Русская эпиграмма второй половины XVII - начала XX в. (Авторов) - страница 20

Приятно дерзкой эпиграммой
Взбесить оплошного врага;
Приятно зреть, как он, упрямо
Склонив бодливые рога,
Невольно в зеркало глядится
И узнавать себя стыдится;
Приятней, если он, друзья,
Завоет сдуру: это я!
(«Евгений Онегин»)

Пушкинская эпиграмма естественно вырастала из общего пафоса его свободолюбивой поэзии. Сатирические образы «самовластительного злодея» и «барства дикого», тираноборческие мотивы и высокие демократические, революционные идеалы оплодотворяли его «музу пламенной сатиры».

К середине 1820-х годов творчество Пушкина обогащается принципом художественного историзма. Сам поэт так характеризовал умение писателя верно передавать явления действительности, когда «не он, не его политический образ мнений, не его тайное или явное пристрастие» выступают в произведении, но сама жизнь и «минувший век во всей его истине»[17].

В просветительской эпиграмме отрицательный персонаж трактуется как раб порочных страстей, понимаемых довольно отвлеченно. Правда, врывается и социальная тематика, но тоже истолкованная в духе классицистической эстетики. В эпиграмме такого рода постигалось не конкретно-историческое качество явлений, а изображались отдельные мотивы чувствований и поступков.

Представление о социальной и национально-исторической обусловленности — достояние реалистической эпиграммы, выявляющей связь злого и порочного с господствующей общественной системой.

Место аллегоричности и описательности занимает прием живописной изобразительности. Эпиграмма усваивает внутренний драматизм как эквивалент напряженности постигаемых ею жизненных коллизий, диалектически противоречивой природы социальных явлений. В такой эпиграмме схвачено, как правило, одно состояние, раскрыты отдельные черты. И вместе с тем запечатлена кульминация процесса, у которого имеется своя предыстория. Причем она раскрыта явно или при помощи намека, прозрачно выраженного через соответствующие ассоциации. Итак, помимо аналитичности и историзма жанру сообщается отсутствовавшая ранее динамика как воплощение поступи человеческой истории.

Энергия негодования переходит не просто в обличение неприглядного лица, предмета или явления, а воплощается в нечто более сложное и опосредствованное — в комическую ситуацию. А значит, возникает потребность в отказе от условной маски и тяга к конкретному, интерес и вкус к бытовой детали, неповторимости индивидуального облика.

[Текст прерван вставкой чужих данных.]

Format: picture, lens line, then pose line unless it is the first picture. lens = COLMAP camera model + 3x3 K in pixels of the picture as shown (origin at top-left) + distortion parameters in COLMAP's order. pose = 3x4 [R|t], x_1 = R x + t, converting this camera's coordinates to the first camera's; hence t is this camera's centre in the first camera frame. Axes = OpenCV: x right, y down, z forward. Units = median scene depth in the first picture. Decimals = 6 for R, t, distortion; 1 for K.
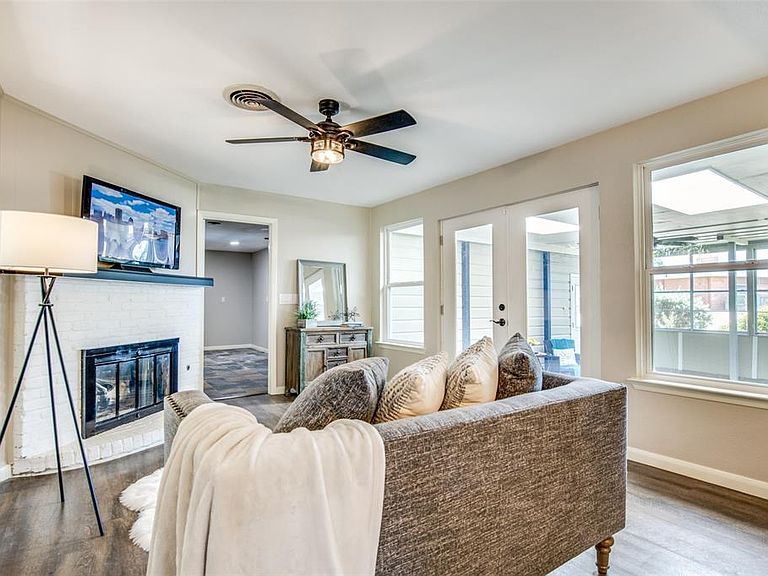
lens RADIAL K [[399.3, 0, 383.1], [0, 399.3, 292.8], [0, 0, 1]] dist [-0.024168, 0.001820]
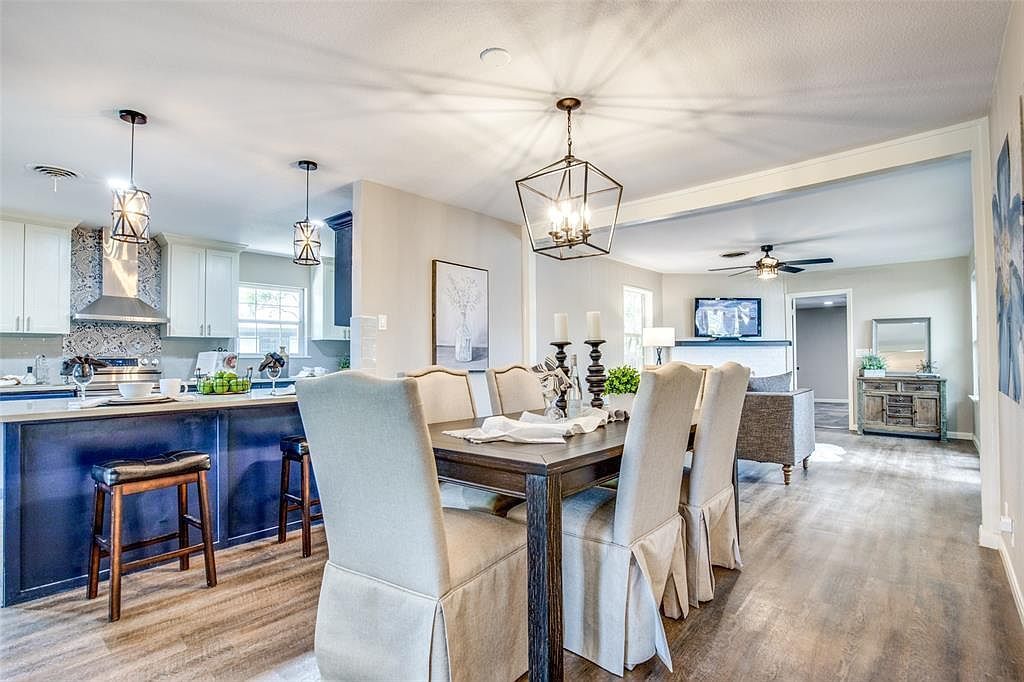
lens RADIAL K [[496.7, 0, 525.2], [0, 496.7, 350.1], [0, 0, 1]] dist [-0.037730, 0.009472]
pose [[0.235312, -0.022620, -0.971657, 1.246201], [0.033521, 0.999323, -0.015147, -0.005237], [0.971342, -0.029007, 0.235911, -0.431168]]
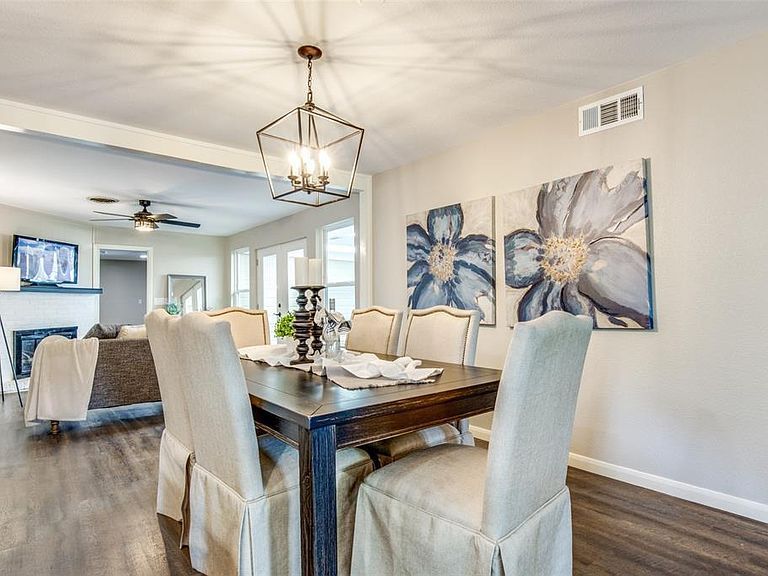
lens RADIAL K [[441.4, 0, 383.6], [0, 441.4, 291.0], [0, 0, 1]] dist [-0.005606, 0.000130]
pose [[0.999016, -0.009249, 0.043383, 0.654413], [0.009315, 0.999956, -0.001316, -0.017063], [-0.043369, 0.001719, 0.999058, -0.843904]]
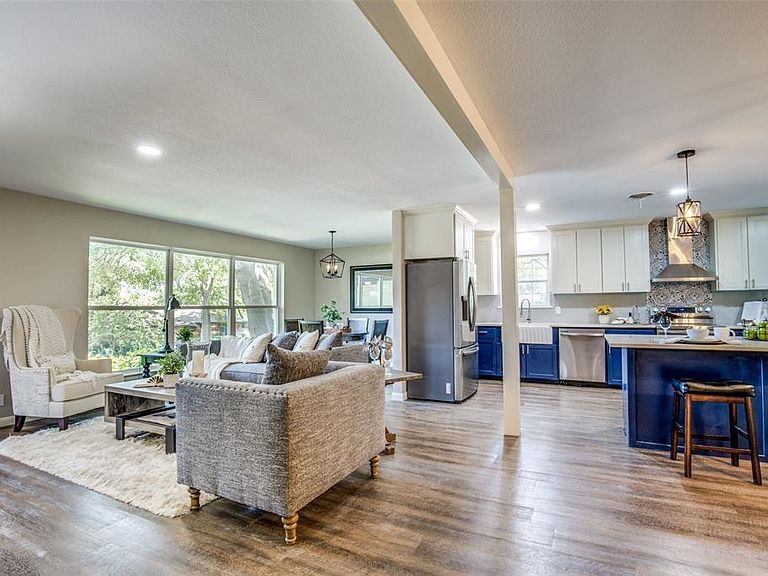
lens RADIAL K [[399.3, 0, 383.1], [0, 399.3, 292.8], [0, 0, 1]] dist [-0.024168, 0.001820]
pose [[-0.890102, -0.010995, -0.455628, 1.433904], [0.016230, 0.998310, -0.055796, -0.029841], [0.455472, -0.057059, -0.888420, -0.357495]]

Вместо безликих Дамонов и Глупонов, выступавших лишь оболочкой авторской идеи, — пластичность реалистического образа.

Универсальный гений Пушкина объял все типы эпиграмм и в каждом из них создал шедевры. Скажем, даже антологическая эпиграмма («во вкусе древних», по терминологии самого поэта) в таких ее образцах, как «Труд», «Отрок», «Рифма» и др., зазвучала совсем по-новому.